Background information
- Born: Paul Martin Layton 4 August 1947 (age 79) Beaconsfield, Buckinghamshire, England
- Occupations: Musician, singer, songwriter, actor
- Years active: 1962–present

= Paul Layton =

English musician and former child actor (born 1947)

Paul Martin Layton (born 4 August 1947) is an English musician and former child actor. He was the bassist and vocalist of the group The New Seekers.

== Biography ==

=== Acting ===
Layton studied acting, leaving school at fourteen to train at the Aida Foster Stage School. As a teenager he had parts in the films I Could Go On Singing (with Judy Garland), and Beckett; and television appearances in Dixon of Dock Green and Emergency Ward 10 amongst the three hundred in which he had acted in by the age of seventeen.

=== Music ===
Layton secured a recording contract in 1969, and released his first single "Mister Mister". The single was produced by Ossie Byrne, who was responsible for bringing the Bee Gees over to the UK from Australia. "Mister Mister" was a minor success in the Netherlands. Byrne was told by Marty Kristian that The New Seekers were looking for a bass guitarist, and informed Layton who was accepted into the group.
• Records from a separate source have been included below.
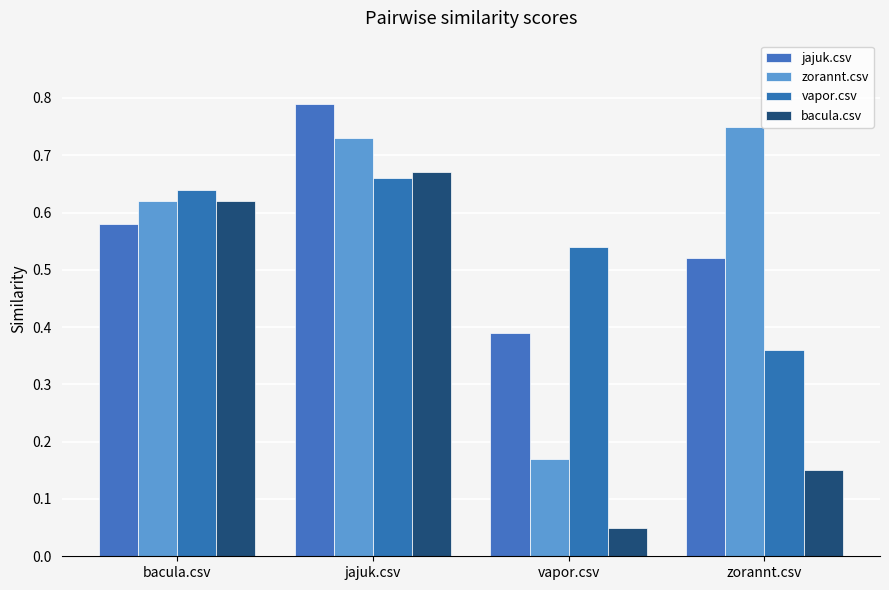

How many jajuk.csv values are between 0 and 1?

4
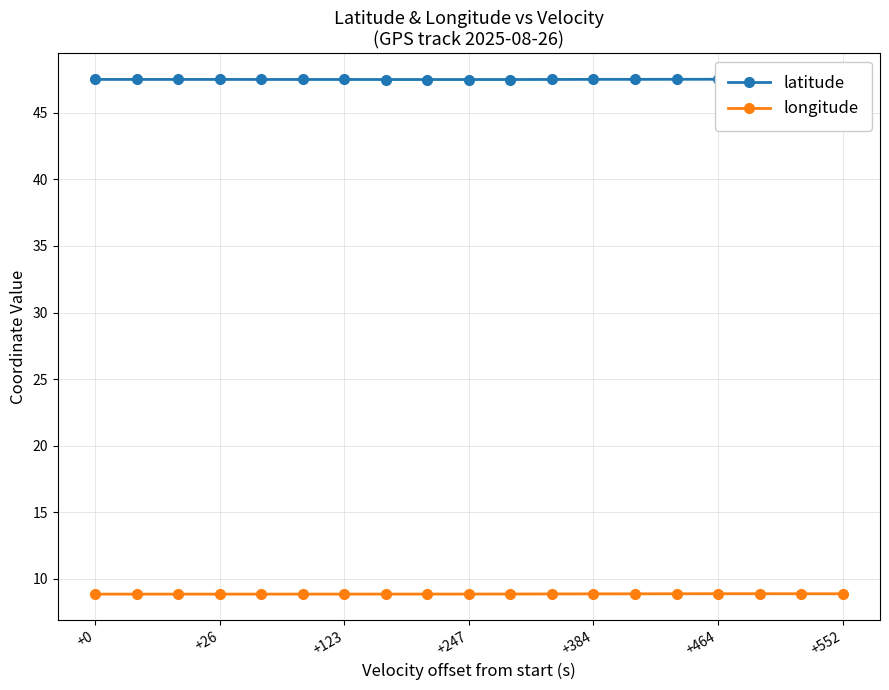

What are all the series names shown in the legend?

latitude, longitude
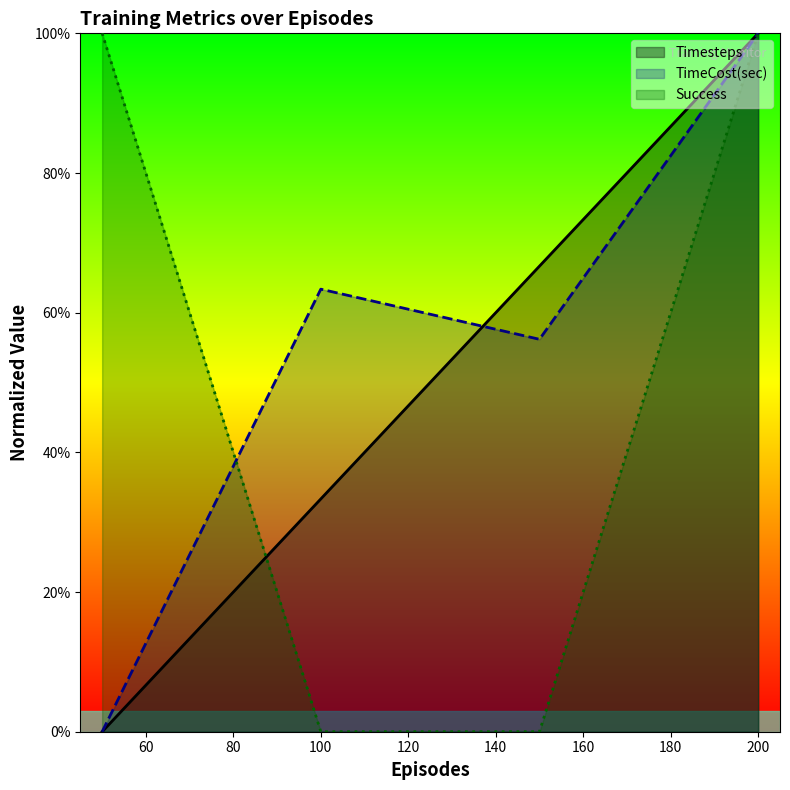

How many intersections are there between Timesteps and TimeCost(sec)?

1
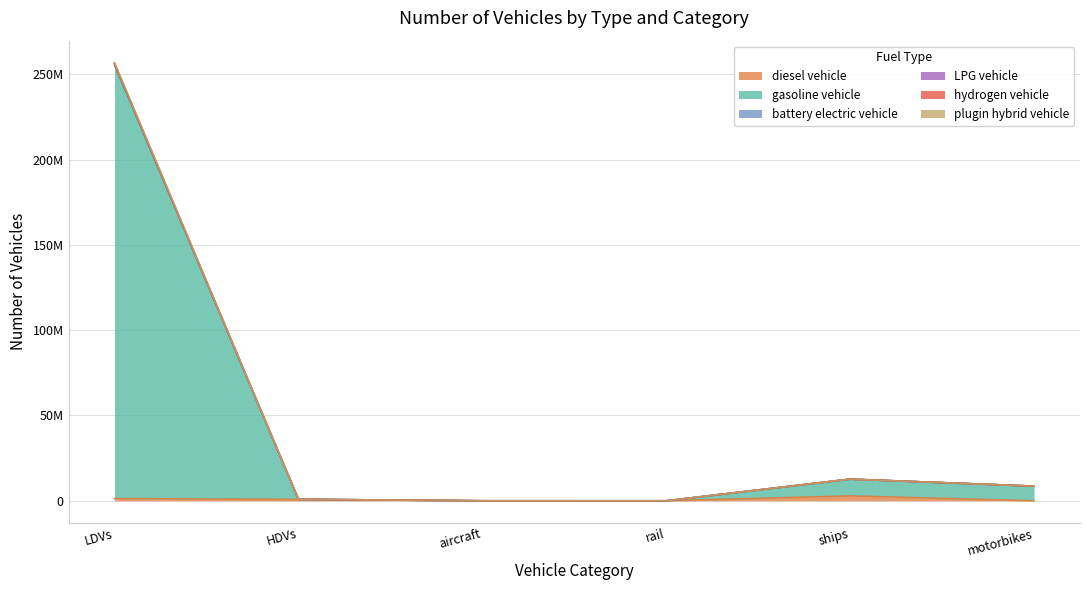

What is the spread (max minus min) of values at rail?

1894.2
The New Seekers were about to begin a summer season at Great Yarmouth in 1970, when original group members Sally, Chris and Laurie decided to leave. New recruits Layton, Lyn Paul and Peter Doyle rehearsed for a fortnight with their musical director, Colin May. Layton originally auditioned for guitarist, but was chosen as their new bass guitarist instead. The New Seekers version of "What Have They Done to my Song Ma?" was selling well in the US having been recorded prior to the change in line-up. The three new performers began life with the group as it entered a successful and busy period, splitting their time between visits to the States and Europe. They played on a number of television programmes in the US, such as The Ed Sullivan Show and The Andy Williams Show. Layton remained a member of The New Seekers until their end in 2010.